A Deeper Look: Praying for Columbia County



Columbia County Courthouse

How beautiful upon the mountains are the feet of him who brings good news, Who proclaims peace, Who brings glad tidings of good things, Who proclaims salvation, Who says to Zion, “Your God reigns!”
Isaiah 52:7

To give more context to the counties we explore, I have been attempting to divide the state into regions. What a challenge! Some divisions are obvious, like the east and west side of the Cascade Mountains, and the three-county Metro area, but sometimes the lines are fuzzy. The North Coast region is made up of Clatsop, Tillamook and sometimes Lincoln Counties, depending on your source of information. One state agency includes Columbia as well. While it doesn’t border the Pacific Ocean, it, along with Clatsop County, make that little bulge in the Northwest corner of the state.  

Bordered on the south by Clackamas and Multnomah, it is close enough to the Metro area that some communities, notably St. Helens, are bedroom communities for Portland. Its north and eastern edge is the Columbia River with Clatsop to the west. It is a hemmed-in county - by the coast range to the west, the Columbia River to the north and east, and the metropolis of Portland to the south. Technically Columbia County is considered part of the Portland/Vancouver Metro area, although the area’s economy is heavily timber, agriculture, tourism, and river transportation.

Columbia County highlighted


One thing that unites all counties included in the North Coast region is a history of isolation. For several years after pioneers settled in the area along the coast and the upper Columbia River (after the best farmland in the Willamette Valley was taken), the only way to connect with the Willamette Valley and the outside world was by boat (river or ocean-going) or overland on rough trails. Eventually, in the early twentieth century, roads such as Highway 101 going south and the Salmon River Highway going east, created easier ways to travel. The entire region is rural and with less income than most of the state.

In the early 1920’s the Jensen family helped establish the First Lutheran Church in St. Helen’s. This is still a thriving church. Mr. Jensen, the father, had been born in Denmark and was a longshoreman. With so much of the county border being the Columbia River, longshoremen were in demand.

\An interesting bit of history is that the longshoremen of Columbia County joined those of the Portland docks in the West Coast Waterfront Strike, which nearly shut down the shipping industry for 82 days in 1934. It was said to be the most devastating work stoppage in Oregon history, stopping commerce and laying off 50,000 workers. And this was during the Great Depression. It ended when the union got some concessions including shorter hours and better pay for their members.

In 1927, just a few years after the Lutheran Church was established, a three-week tent meeting revival resulted in the St.
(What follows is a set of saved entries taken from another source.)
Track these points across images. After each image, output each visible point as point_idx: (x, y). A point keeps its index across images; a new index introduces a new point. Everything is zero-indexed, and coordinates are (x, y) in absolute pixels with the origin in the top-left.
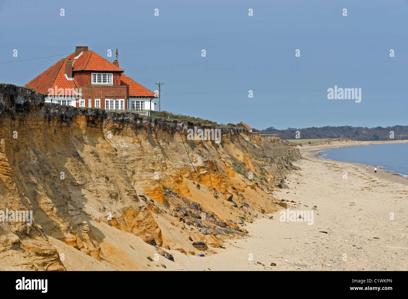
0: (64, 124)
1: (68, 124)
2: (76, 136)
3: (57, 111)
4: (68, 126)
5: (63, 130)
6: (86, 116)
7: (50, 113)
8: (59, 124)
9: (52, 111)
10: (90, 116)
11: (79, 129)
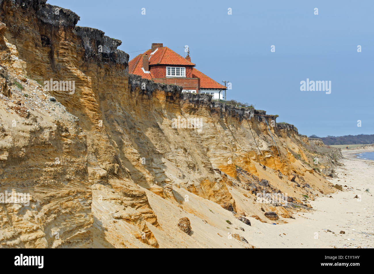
0: (145, 96)
1: (149, 97)
2: (156, 110)
3: (138, 82)
4: (149, 99)
5: (144, 102)
6: (165, 92)
7: (132, 84)
8: (140, 96)
9: (134, 82)
10: (169, 92)
11: (159, 103)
Helens Christian Church being established with nearly 80 members to start.

The Columbia County Sheriff’s Office, like Washington County’s, is a long-established one and they also include Joe Meek in their ancestry as he was the first Sheriff of Oregon.

 Sheriff Brian Pixley is the 33rd sheriff of the County.

Thomas Jefferson once called the office of Sheriff the most important elected office in the county.  No matter who actually sits in the office at any given time, this is a constitutional office with a wide variety of duties and authorities and a tremendous potential for defending the liberties of the people with broad powers. Those powers include the power to arrest, commit to prison, serve as the ministerial officer of the courts, and to carry out its directives, including relieving people of property upon court order and their personal liberties upon probable cause.   As an elected official, the sheriff has always had tremendous authority and responsibility for protecting the rights of all. Columbia County Oregon Sheriff - CCSO History

Financial issues have plagued the sheriff’s office in recent years, but they have managed to keep things going.

The county is governed by a three-member commission. They are elected for four-year terms. Currently the commissioners are Casey Garrett, Henry Heimuller, and Margaret Magruder.

How do we pray for Columbia County?

I will make them and the places all around My hill a blessing; and I will cause showers to come down in their season, and there shall be showers of blessing. Ezekiel 34:26.

Pray any spirit of isolation or rejection be removed from the entire region.

Pray for economic increase and prosperity.

Pray for the County Sheriff and the Commissioners.

Pray revival will come again to the town of St. Helens and surrounding areas – that the old wells of past revivals will be opened.